Please repeat the listing below exactly, but do not include its pictures.

::::::::

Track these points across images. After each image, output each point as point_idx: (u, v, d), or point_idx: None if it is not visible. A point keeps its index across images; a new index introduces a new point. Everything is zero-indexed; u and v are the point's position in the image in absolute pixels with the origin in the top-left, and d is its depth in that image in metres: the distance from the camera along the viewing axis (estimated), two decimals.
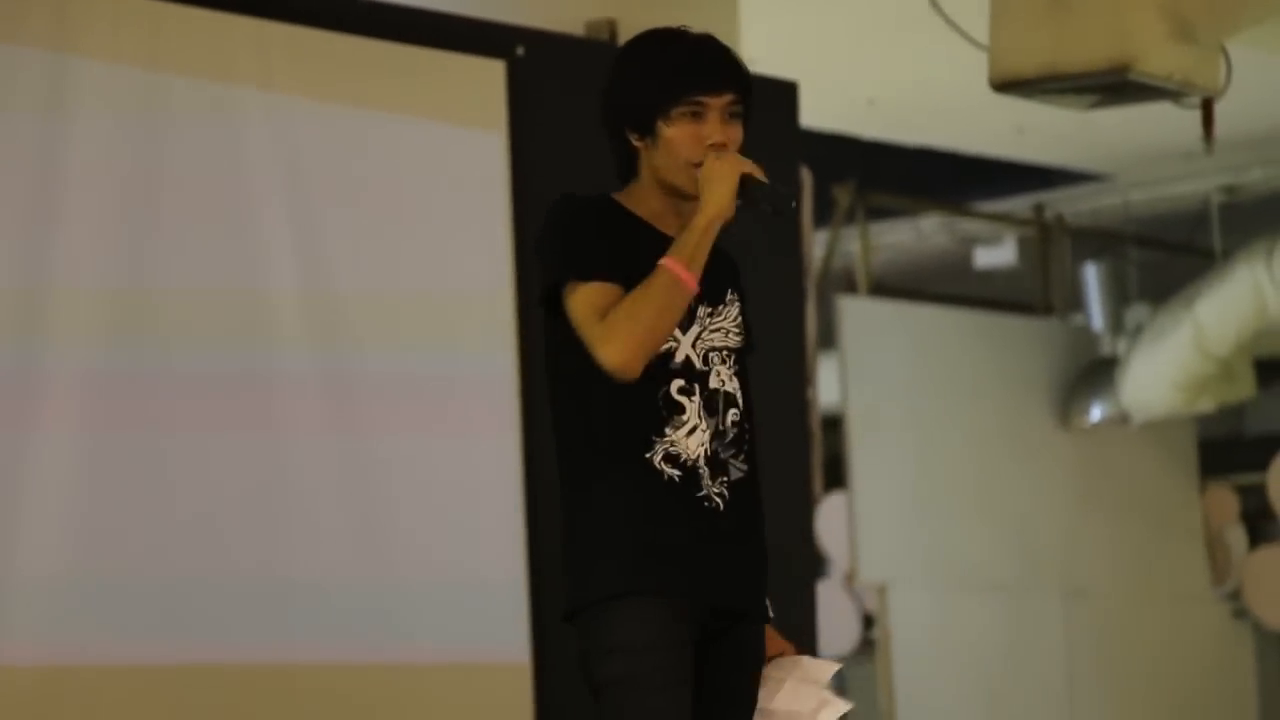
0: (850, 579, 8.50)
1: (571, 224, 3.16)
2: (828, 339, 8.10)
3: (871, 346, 8.08)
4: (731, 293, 3.25)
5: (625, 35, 5.50)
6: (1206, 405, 8.52)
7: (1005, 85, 5.32)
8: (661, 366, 3.13)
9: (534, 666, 4.96)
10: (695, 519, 3.13)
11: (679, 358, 3.15)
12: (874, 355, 8.07)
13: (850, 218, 8.48)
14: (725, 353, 3.21)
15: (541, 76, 5.16)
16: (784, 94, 5.79)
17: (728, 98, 3.17)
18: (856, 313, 8.13)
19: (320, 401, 4.75)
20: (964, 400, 8.27)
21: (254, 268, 4.73)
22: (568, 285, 3.12)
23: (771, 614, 3.25)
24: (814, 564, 6.40)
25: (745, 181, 3.14)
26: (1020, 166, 8.80)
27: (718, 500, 3.15)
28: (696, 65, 3.16)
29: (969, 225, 9.20)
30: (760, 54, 6.50)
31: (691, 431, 3.14)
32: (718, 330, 3.20)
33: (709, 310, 3.20)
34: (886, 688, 7.92)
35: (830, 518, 8.62)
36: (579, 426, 3.16)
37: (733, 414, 3.19)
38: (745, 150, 3.20)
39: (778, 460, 5.63)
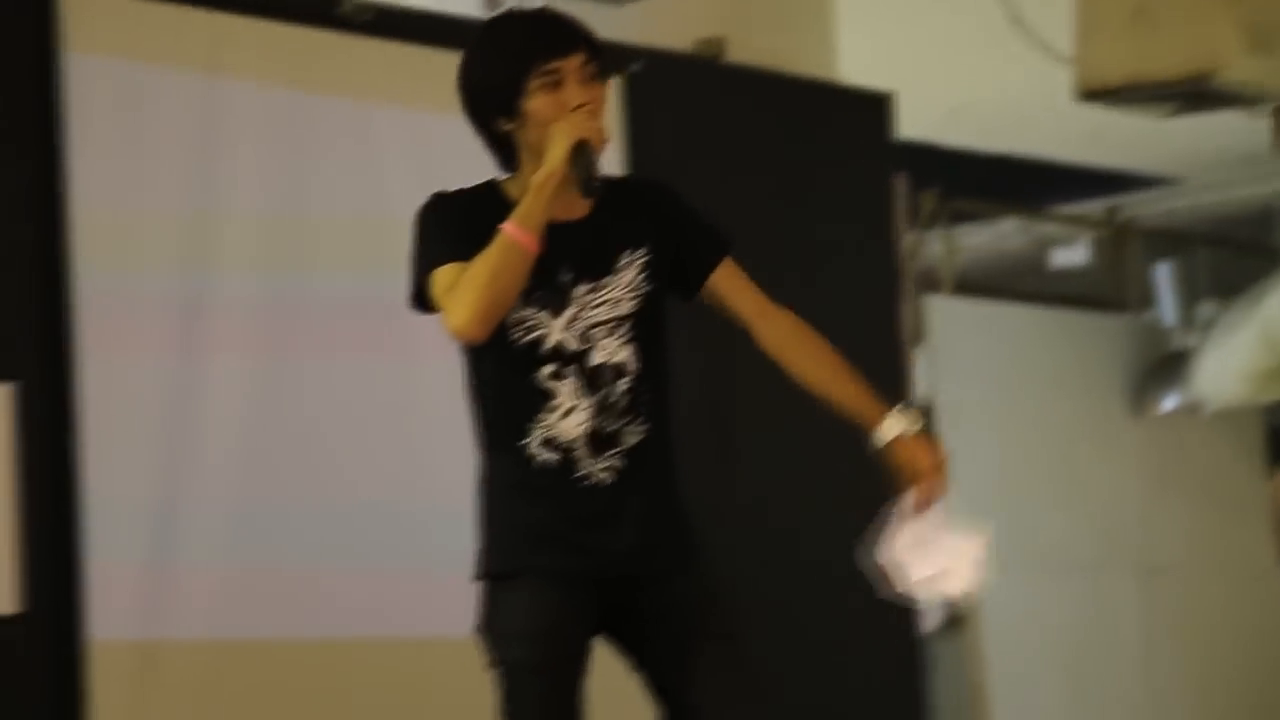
0: None
1: (426, 224, 2.98)
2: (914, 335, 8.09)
3: (956, 342, 8.03)
4: (631, 251, 3.00)
5: (733, 52, 5.49)
6: (1272, 395, 8.39)
7: (1092, 94, 5.27)
8: (529, 355, 2.95)
9: None
10: (570, 501, 2.96)
11: (548, 344, 2.96)
12: (958, 350, 8.03)
13: (934, 222, 8.43)
14: (613, 324, 2.98)
15: (655, 91, 5.16)
16: (880, 105, 5.74)
17: (578, 58, 2.94)
18: (941, 311, 8.08)
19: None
20: (1043, 392, 8.19)
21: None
22: (428, 281, 2.94)
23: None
24: None
25: (580, 146, 2.90)
26: (1094, 171, 8.74)
27: (602, 475, 2.96)
28: (539, 33, 2.95)
29: (1045, 228, 9.14)
30: (855, 68, 6.46)
31: (568, 414, 2.96)
32: (602, 304, 2.98)
33: (589, 288, 2.98)
34: (975, 663, 7.87)
35: None
36: (475, 416, 3.03)
37: (623, 383, 2.97)
38: (841, 159, 3.05)
39: None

::::::::

# EXERCISE SOLUTION
Track these points across images. After each image, output each point as point_idx: (u, v, d), or point_idx: None if it is not visible. A point keeps its index across images; a new index introduces a new point. Everything is zero-indexed; u and v are the point's position in the image in absolute pixels with the origin in the top-left, and d is its depth in that image in metres: the distance from the camera along the viewing axis (estimated), two decimals.
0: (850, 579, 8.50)
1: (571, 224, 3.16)
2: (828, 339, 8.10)
3: (871, 346, 8.08)
4: (731, 293, 3.25)
5: (625, 35, 5.50)
6: (1206, 405, 8.52)
7: (1005, 85, 5.32)
8: (661, 366, 3.13)
9: (534, 666, 4.96)
10: (695, 519, 3.13)
11: (679, 358, 3.15)
12: (874, 355, 8.07)
13: (850, 218, 8.48)
14: (725, 353, 3.21)
15: (541, 76, 5.16)
16: (784, 94, 5.79)
17: (728, 98, 3.17)
18: (856, 313, 8.13)
19: (320, 401, 4.75)
20: (964, 400, 8.27)
21: (254, 268, 4.73)
22: (568, 285, 3.12)
23: (771, 614, 3.25)
24: (814, 564, 6.40)
25: (745, 181, 3.14)
26: (1020, 166, 8.80)
27: (718, 500, 3.15)
28: (696, 65, 3.16)
29: (969, 225, 9.20)
30: (760, 54, 6.50)
31: (691, 431, 3.14)
32: (718, 330, 3.20)
33: (709, 310, 3.20)
34: (886, 688, 7.92)
35: (830, 518, 8.62)
36: (579, 426, 3.16)
37: (733, 414, 3.19)
38: (745, 150, 3.20)
39: (778, 460, 5.63)
0: None
1: (426, 224, 2.98)
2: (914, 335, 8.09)
3: (956, 342, 8.03)
4: (631, 251, 3.00)
5: (733, 52, 5.49)
6: (1272, 395, 8.39)
7: (1092, 94, 5.27)
8: (529, 355, 2.95)
9: None
10: (570, 501, 2.96)
11: (548, 344, 2.96)
12: (958, 350, 8.03)
13: (934, 222, 8.43)
14: (613, 324, 2.98)
15: (655, 91, 5.16)
16: (880, 105, 5.74)
17: (578, 58, 2.94)
18: (941, 311, 8.08)
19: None
20: (1043, 392, 8.19)
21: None
22: (428, 281, 2.94)
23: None
24: None
25: (580, 146, 2.90)
26: (1094, 171, 8.74)
27: (602, 475, 2.96)
28: (539, 33, 2.95)
29: (1045, 228, 9.14)
30: (855, 68, 6.46)
31: (568, 414, 2.96)
32: (602, 304, 2.98)
33: (589, 288, 2.98)
34: (975, 663, 7.87)
35: None
36: (475, 416, 3.03)
37: (623, 383, 2.97)
38: (841, 159, 3.05)
39: None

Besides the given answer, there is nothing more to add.